» WHAT THIS TASK INVOLVES
Only the lines from the one containing "#eae9e0; stroke-width: 18" through the one containing "middle; dominant-baseline: central;" should be printed, exactly as they appear below, with both ends included.

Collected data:
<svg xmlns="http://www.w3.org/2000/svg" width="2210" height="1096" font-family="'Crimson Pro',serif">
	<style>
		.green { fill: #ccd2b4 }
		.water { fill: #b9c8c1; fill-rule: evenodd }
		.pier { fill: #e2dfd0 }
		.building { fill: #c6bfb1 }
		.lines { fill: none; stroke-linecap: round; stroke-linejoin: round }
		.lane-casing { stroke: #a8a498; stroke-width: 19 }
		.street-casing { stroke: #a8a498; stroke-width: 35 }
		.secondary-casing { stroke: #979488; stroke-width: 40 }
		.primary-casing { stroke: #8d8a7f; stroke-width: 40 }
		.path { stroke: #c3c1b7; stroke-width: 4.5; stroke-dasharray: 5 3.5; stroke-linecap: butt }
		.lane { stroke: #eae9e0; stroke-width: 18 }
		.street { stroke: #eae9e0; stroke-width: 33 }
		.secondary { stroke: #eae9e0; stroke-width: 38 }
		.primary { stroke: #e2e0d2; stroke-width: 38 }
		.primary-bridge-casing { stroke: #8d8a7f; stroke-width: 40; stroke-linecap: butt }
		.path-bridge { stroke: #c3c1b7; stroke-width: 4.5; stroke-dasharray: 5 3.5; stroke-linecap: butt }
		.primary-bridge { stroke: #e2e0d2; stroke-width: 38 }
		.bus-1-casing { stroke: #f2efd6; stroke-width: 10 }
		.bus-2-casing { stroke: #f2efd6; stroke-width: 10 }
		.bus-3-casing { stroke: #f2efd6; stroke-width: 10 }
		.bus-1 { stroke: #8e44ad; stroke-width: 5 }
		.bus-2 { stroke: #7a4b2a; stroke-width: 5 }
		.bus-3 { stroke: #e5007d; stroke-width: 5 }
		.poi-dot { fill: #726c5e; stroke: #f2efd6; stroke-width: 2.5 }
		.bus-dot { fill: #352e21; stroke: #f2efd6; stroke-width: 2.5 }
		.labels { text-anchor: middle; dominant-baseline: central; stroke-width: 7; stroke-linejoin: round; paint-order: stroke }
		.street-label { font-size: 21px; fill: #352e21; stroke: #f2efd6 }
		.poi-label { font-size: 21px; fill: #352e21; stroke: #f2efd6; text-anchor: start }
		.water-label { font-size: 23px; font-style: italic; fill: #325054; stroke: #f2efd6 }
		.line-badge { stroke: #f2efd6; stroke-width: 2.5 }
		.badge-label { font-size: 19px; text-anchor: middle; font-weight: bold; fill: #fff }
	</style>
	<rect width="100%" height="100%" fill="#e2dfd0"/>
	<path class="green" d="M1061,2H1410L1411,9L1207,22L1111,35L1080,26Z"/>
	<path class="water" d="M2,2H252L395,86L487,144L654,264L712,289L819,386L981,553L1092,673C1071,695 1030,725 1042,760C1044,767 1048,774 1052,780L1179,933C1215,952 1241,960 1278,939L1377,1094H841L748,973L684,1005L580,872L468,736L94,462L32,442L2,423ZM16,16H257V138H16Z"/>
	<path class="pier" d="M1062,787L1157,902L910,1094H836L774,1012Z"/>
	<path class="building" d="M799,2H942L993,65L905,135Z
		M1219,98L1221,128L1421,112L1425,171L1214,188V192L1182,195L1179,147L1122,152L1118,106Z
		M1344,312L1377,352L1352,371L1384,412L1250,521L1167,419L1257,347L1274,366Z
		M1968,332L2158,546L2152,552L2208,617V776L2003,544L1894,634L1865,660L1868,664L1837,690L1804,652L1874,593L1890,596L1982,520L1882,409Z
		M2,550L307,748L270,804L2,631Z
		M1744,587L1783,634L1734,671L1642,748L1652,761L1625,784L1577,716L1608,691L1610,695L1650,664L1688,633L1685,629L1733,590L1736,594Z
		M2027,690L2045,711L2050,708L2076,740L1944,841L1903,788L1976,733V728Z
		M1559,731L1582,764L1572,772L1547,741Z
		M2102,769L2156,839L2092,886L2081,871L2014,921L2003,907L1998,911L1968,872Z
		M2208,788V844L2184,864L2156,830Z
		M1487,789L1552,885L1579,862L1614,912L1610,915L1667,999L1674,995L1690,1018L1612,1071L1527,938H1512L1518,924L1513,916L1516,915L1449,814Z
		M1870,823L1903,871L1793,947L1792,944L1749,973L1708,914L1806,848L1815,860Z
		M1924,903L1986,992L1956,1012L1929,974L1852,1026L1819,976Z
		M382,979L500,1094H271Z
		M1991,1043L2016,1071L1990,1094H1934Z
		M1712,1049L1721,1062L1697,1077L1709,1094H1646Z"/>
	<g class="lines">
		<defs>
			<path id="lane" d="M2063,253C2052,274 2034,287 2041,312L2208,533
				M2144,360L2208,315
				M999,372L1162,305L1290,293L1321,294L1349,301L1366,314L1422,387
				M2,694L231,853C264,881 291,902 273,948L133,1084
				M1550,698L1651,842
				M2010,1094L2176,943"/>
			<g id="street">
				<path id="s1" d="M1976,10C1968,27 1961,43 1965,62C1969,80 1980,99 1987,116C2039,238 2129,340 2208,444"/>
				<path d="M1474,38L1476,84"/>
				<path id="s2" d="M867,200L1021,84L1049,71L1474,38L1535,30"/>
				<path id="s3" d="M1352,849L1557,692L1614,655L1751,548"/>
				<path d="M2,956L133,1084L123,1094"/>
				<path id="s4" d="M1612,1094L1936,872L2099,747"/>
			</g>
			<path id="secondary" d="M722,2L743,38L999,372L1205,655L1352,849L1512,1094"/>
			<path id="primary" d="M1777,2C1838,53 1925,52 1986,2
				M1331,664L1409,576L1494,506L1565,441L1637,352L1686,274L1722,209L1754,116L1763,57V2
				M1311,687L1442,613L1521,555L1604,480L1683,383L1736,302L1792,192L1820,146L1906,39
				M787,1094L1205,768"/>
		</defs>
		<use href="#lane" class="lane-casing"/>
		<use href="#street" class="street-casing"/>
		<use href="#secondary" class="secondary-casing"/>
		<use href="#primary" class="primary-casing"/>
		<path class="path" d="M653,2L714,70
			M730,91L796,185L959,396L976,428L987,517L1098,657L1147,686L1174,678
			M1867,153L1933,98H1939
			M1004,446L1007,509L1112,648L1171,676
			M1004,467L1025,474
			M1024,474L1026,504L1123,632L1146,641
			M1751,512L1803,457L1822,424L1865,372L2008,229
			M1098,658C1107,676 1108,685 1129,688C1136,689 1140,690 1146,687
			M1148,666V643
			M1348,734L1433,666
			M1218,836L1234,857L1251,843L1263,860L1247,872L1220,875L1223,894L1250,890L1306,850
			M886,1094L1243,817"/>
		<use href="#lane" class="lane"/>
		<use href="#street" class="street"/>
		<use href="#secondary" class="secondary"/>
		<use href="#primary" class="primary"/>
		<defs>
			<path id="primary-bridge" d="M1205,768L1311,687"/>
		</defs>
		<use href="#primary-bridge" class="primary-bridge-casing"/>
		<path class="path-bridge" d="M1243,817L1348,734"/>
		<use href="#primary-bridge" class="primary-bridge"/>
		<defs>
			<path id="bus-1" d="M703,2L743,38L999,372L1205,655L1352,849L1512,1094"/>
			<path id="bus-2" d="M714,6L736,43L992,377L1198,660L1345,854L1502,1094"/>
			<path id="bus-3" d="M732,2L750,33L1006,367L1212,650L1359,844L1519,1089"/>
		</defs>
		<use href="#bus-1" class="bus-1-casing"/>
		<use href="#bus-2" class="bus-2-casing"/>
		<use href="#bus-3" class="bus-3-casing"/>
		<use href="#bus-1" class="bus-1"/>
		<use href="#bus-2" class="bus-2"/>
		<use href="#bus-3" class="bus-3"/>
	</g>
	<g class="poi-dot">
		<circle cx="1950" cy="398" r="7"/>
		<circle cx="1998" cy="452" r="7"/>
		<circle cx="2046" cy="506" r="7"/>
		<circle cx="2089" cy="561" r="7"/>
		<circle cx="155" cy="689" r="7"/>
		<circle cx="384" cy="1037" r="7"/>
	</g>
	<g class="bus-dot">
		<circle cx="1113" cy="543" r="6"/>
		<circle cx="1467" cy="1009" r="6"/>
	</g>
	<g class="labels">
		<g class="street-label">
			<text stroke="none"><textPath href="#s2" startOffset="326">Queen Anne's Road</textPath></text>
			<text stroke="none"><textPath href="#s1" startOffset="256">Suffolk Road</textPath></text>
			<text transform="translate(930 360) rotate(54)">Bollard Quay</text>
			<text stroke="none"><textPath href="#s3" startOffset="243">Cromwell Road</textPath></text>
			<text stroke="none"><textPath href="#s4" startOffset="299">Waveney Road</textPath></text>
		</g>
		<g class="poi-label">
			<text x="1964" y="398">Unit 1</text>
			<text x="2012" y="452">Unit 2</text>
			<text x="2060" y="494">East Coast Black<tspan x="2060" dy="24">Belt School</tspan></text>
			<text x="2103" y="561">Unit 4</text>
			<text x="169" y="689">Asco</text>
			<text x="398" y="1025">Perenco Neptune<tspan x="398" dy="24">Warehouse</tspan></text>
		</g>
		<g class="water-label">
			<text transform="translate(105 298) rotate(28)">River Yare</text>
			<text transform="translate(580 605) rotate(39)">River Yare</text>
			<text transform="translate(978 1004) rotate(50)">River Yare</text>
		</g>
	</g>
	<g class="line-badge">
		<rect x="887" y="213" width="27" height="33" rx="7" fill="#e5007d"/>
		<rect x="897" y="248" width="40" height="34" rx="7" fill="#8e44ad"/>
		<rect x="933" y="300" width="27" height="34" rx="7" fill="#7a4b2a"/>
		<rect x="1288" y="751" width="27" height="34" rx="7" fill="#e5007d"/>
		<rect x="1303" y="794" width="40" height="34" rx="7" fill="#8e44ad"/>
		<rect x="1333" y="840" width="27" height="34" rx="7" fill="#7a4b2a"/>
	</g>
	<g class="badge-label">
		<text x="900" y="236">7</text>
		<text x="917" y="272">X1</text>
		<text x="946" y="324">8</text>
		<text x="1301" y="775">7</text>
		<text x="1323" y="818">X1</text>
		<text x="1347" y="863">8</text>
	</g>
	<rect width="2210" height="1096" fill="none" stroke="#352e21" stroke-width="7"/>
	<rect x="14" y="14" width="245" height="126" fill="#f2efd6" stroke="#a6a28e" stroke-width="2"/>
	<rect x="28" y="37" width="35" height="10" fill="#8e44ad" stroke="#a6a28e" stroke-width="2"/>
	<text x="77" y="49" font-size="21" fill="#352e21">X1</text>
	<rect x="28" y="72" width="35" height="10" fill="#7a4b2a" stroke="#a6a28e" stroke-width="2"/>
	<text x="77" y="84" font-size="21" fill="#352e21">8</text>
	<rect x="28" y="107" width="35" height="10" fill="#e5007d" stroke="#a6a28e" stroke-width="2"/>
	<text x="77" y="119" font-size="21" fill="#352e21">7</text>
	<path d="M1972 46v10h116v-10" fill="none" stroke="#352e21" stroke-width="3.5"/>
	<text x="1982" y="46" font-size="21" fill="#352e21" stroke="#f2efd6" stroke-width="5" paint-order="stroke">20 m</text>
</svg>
==
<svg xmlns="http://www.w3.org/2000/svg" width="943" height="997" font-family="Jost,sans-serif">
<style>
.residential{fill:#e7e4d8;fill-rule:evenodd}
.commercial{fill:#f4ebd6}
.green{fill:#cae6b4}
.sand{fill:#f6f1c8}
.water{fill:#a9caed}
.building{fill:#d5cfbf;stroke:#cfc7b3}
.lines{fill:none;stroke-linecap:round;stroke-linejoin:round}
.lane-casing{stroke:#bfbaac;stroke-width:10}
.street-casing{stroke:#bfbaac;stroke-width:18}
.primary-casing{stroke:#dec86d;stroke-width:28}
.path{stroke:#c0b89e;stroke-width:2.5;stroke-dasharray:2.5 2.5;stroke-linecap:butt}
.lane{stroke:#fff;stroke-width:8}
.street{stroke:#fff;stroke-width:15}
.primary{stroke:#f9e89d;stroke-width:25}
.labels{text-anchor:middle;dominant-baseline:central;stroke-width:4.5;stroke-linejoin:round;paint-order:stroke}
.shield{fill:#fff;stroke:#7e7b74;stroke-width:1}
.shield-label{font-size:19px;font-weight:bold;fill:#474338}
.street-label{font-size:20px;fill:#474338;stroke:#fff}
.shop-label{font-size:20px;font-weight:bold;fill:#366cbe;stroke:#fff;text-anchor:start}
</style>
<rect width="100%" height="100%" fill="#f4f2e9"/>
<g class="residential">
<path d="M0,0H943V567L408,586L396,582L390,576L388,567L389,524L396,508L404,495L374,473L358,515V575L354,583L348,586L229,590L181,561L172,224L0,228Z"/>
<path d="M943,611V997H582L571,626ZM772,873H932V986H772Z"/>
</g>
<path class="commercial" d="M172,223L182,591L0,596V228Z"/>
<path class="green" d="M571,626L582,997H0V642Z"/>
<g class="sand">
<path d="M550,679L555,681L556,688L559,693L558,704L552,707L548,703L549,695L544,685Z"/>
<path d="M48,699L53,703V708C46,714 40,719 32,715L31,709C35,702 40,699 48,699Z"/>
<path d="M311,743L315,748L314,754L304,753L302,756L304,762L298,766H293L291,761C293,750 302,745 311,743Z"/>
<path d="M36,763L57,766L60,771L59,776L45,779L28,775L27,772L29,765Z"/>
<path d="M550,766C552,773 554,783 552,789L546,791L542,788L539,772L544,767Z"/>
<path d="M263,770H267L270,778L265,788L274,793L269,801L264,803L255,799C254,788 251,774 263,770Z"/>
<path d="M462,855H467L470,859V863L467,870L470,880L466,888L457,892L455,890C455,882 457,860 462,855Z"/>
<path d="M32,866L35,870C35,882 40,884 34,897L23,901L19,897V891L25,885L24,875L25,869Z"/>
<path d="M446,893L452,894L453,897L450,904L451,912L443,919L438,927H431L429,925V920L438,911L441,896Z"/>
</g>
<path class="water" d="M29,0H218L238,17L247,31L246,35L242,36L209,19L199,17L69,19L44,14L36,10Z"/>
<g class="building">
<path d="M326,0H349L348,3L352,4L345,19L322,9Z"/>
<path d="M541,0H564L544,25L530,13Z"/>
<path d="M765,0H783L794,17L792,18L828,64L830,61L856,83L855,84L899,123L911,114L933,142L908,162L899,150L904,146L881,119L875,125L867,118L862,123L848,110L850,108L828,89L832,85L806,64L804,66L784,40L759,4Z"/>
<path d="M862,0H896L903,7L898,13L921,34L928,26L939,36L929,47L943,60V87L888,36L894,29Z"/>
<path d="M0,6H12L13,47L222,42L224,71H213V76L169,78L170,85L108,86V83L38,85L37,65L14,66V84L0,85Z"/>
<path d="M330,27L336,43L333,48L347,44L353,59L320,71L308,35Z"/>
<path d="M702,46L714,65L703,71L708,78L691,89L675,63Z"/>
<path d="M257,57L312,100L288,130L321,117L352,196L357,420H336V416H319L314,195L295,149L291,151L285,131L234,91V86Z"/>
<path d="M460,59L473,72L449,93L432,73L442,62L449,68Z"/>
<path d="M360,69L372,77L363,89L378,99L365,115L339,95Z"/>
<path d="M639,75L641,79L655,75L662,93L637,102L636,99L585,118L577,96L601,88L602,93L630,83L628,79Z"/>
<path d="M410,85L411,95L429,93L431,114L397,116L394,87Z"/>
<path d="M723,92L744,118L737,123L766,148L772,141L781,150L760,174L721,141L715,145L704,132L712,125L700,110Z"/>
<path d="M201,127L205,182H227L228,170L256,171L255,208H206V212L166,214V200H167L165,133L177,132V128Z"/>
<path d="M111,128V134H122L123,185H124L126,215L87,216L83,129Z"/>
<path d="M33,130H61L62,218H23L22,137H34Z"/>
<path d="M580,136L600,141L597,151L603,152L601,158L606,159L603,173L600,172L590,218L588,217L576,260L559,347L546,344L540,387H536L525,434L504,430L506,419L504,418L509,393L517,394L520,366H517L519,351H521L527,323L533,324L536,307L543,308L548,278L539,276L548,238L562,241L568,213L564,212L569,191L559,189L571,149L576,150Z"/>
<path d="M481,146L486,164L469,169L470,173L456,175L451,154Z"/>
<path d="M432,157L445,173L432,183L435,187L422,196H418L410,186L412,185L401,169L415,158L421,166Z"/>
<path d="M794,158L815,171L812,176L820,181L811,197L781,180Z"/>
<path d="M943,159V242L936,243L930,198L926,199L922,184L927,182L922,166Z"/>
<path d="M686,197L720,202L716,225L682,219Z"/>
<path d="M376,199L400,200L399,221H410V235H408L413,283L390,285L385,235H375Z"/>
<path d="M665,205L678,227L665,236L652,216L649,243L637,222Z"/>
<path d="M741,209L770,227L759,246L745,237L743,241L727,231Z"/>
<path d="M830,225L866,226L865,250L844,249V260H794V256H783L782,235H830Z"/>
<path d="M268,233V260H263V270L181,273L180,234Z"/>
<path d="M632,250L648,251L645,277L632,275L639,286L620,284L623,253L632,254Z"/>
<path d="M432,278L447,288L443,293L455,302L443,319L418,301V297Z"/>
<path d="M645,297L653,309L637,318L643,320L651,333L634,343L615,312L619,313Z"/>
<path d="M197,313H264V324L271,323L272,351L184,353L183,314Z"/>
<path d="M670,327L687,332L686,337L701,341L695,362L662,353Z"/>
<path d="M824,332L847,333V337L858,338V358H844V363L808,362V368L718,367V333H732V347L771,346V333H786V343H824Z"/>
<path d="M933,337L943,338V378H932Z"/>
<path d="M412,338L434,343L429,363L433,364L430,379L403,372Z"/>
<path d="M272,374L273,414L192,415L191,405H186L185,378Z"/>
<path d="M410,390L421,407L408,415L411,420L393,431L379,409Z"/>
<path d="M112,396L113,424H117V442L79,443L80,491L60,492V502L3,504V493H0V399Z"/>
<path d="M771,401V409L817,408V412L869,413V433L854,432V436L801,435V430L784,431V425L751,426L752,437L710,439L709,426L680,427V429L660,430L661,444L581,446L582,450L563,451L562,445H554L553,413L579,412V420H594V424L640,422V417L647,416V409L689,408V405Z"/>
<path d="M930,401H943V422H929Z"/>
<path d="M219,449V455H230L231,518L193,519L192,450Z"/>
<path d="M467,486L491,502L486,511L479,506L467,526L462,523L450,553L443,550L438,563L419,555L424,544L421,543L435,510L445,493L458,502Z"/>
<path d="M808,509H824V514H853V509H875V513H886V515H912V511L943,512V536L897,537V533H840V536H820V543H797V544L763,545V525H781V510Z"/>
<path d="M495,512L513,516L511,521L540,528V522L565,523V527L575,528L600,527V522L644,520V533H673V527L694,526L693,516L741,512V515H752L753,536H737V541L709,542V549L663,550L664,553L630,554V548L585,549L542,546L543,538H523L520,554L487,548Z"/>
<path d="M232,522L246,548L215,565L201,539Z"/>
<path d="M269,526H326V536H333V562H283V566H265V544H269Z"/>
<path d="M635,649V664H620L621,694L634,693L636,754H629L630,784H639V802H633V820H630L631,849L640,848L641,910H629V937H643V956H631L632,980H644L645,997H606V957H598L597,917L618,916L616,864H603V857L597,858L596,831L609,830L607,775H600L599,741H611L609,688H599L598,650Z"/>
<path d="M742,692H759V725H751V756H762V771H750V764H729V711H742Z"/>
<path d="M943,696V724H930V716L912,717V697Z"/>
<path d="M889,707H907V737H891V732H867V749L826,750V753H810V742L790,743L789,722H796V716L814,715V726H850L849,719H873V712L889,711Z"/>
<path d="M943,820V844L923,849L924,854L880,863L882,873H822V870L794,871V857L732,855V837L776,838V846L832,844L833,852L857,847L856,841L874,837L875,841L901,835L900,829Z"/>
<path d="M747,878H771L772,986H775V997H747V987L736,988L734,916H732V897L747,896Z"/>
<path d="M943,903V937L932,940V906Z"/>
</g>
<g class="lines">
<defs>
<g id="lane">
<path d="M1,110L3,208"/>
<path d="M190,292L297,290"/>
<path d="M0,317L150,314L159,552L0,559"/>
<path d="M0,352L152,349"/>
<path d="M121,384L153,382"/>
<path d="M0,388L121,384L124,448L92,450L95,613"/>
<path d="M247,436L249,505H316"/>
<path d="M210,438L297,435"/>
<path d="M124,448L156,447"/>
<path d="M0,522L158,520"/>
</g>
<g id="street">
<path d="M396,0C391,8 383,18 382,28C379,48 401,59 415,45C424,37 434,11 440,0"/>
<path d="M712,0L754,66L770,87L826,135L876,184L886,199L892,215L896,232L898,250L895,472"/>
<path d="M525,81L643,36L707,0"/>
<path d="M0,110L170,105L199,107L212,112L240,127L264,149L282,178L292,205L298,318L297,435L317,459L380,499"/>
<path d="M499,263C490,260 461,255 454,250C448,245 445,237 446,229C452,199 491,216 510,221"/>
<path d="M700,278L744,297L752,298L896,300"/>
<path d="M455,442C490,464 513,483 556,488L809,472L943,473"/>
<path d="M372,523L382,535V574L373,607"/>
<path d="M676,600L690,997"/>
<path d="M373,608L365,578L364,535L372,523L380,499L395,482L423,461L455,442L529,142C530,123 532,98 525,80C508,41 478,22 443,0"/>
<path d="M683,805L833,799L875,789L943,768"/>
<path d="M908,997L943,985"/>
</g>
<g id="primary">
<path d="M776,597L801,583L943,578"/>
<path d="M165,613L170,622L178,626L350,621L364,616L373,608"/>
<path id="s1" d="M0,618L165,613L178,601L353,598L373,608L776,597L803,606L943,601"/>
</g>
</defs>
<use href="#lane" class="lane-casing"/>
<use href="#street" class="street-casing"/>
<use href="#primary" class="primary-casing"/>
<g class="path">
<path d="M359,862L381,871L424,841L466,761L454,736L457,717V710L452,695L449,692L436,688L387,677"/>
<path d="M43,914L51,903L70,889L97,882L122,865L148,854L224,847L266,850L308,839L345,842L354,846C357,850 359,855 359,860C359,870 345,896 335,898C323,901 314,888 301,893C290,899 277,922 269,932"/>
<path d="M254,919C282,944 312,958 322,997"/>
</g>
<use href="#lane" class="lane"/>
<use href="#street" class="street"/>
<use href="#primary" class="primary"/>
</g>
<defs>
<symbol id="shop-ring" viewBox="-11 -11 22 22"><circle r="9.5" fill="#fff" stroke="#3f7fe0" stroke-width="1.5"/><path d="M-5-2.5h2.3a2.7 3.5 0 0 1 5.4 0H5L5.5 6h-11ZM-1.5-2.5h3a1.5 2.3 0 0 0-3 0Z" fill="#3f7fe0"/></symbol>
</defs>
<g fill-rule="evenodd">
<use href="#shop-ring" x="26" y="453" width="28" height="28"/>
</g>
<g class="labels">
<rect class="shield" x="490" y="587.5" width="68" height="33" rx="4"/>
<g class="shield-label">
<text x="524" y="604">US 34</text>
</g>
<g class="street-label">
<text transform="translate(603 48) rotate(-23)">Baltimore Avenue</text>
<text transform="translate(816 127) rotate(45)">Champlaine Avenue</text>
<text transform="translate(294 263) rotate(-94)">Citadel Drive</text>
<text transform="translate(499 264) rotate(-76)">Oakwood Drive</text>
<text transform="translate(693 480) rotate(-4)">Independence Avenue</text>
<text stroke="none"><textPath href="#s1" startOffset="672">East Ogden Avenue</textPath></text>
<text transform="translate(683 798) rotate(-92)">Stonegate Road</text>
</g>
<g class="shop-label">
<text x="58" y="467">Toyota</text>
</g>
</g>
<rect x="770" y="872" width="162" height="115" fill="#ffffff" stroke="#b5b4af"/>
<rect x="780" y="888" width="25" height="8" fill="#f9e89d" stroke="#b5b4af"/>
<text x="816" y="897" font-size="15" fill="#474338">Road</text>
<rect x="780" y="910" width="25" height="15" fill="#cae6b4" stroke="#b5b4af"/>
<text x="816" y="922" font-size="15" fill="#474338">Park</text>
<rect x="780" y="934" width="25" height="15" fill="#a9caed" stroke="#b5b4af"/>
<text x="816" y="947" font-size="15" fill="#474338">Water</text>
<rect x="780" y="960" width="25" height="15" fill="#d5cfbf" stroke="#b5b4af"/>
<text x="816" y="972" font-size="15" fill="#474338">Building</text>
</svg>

» RESULT OF THIS EXERCISE
		.lane { stroke: #eae9e0; stroke-width: 18 }
		.street { stroke: #eae9e0; stroke-width: 33 }
		.secondary { stroke: #eae9e0; stroke-width: 38 }
		.primary { stroke: #e2e0d2; stroke-width: 38 }
		.primary-bridge-casing { stroke: #8d8a7f; stroke-width: 40; stroke-linecap: butt }
		.path-bridge { stroke: #c3c1b7; stroke-width: 4.5; stroke-dasharray: 5 3.5; stroke-linecap: butt }
		.primary-bridge { stroke: #e2e0d2; stroke-width: 38 }
		.bus-1-casing { stroke: #f2efd6; stroke-width: 10 }
		.bus-2-casing { stroke: #f2efd6; stroke-width: 10 }
		.bus-3-casing { stroke: #f2efd6; stroke-width: 10 }
		.bus-1 { stroke: #8e44ad; stroke-width: 5 }
		.bus-2 { stroke: #7a4b2a; stroke-width: 5 }
		.bus-3 { stroke: #e5007d; stroke-width: 5 }
		.poi-dot { fill: #726c5e; stroke: #f2efd6; stroke-width: 2.5 }
		.bus-dot { fill: #352e21; stroke: #f2efd6; stroke-width: 2.5 }
		.labels { text-anchor: middle; dominant-baseline: central; stroke-width: 7; stroke-linejoin: round; paint-order: stroke }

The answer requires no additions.